Findings logged inconsistently across an audit are hard to track, harder to resolve, and almost impossible to report on cleanly. This tab illustrates how a team might design a structured findings register that gives every issue a clear owner, status, and path to resolution.
Five KPI cards show total findings, critical, overdue, received, and resolved. Each finding card shows the audit area, date identified, financial impact, owner, severity, and current status - alongside an AI Suggested Reconciliation that tells the auditor exactly what remediation action is recommended, in plain language. Filters by audit area, status, and owner let the team cut to what needs attention most urgently.
We'd recommend thinking carefully about how finding severity and reconciliation logic maps to your own audit standards when building this out - that's where the AI suggestions become genuinely useful rather than generic.
Sign-off & Approvals: a clear path from prepared to final approval

The final stage of any audit is where delays tend to compound - sections blocked on missing evidence, approvals stuck with reviewers who haven't been chased, sign-offs happening informally with no documented trail.
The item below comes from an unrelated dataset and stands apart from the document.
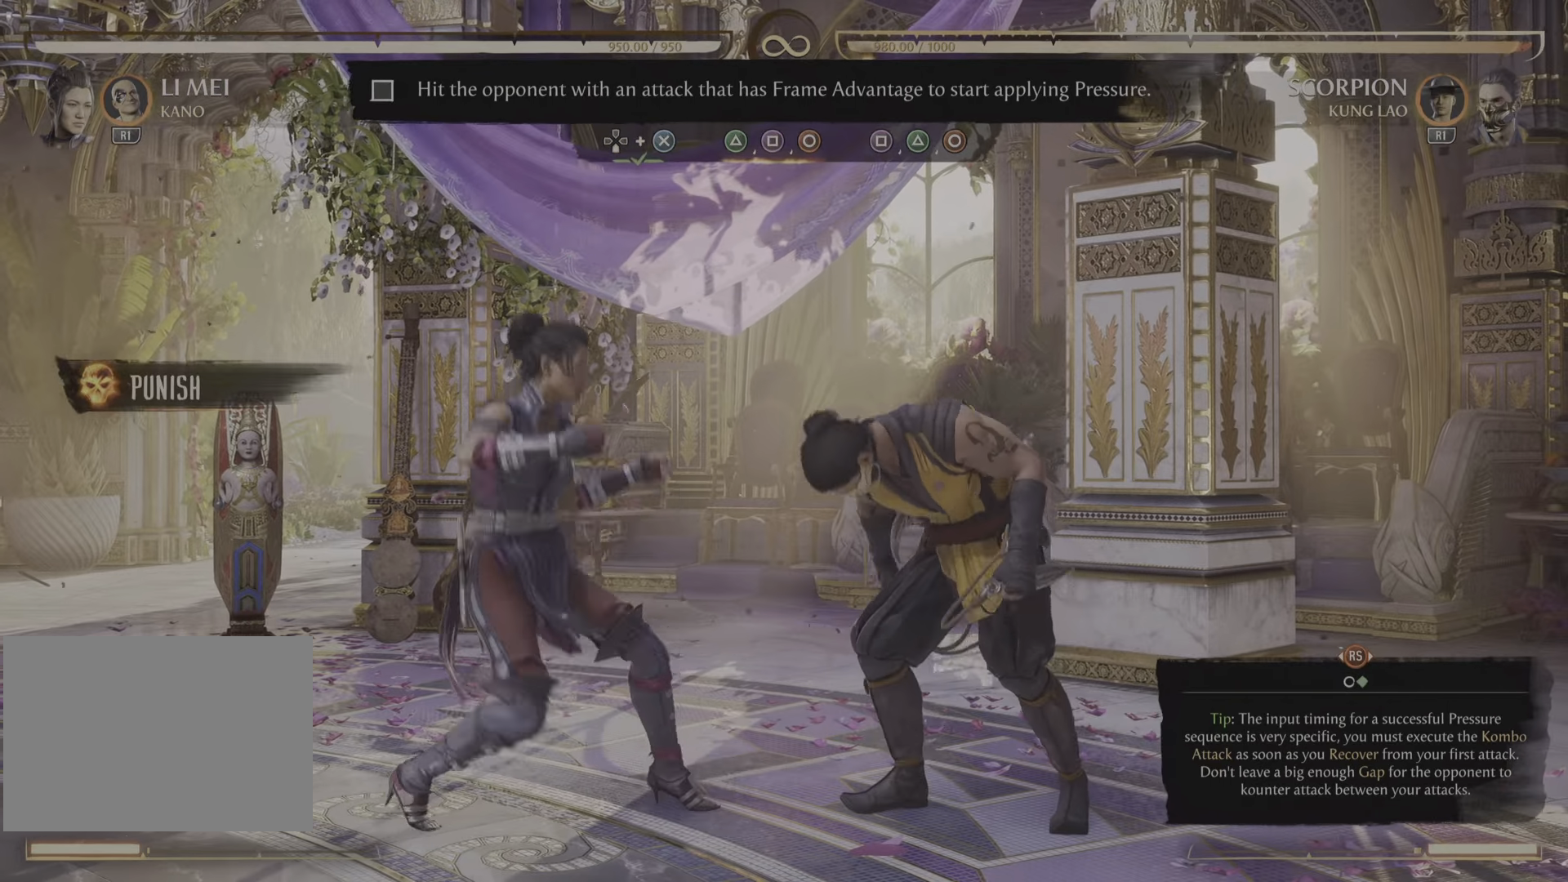
{"buttons": [], "left_stick": "center", "right_stick": "center", "events": [[133, "TRIANGLE", "down"], [217, "TRIANGLE", "up"]]}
This tab shows one way to design a methodical sign-off workflow that makes the path to completion visible and accountable.
Five KPI cards show sections ready for sign-off, pending review, blocked, approved, and high-risk open findings. An audit sections list on the left shows every area with its current status and risk level. Selecting a section opens a detailed view: evidence completion progress, a findings summary broken down by severity, a visual approval flow showing where the section sits in the prepared → reviewed → approved → final approval chain, and an AI Recommendation advising on what needs to be resolved before sign-off can proceed.
The approval chain here is a starting point - the right structure for your team will depend on how many review stages you run and who holds final sign-off authority. If you need help adapting the template for your company’s particular context, reach out and we can work with you to make the perfect app for your team.
Download the template and get building ⬇️
Audit teams don't need more tools - they need one that's actually built around how they work. This template is a starting point for that conversation: a blueprint that shows what structured, AI-assisted audit management could look like in practice, before a single line of custom code is written.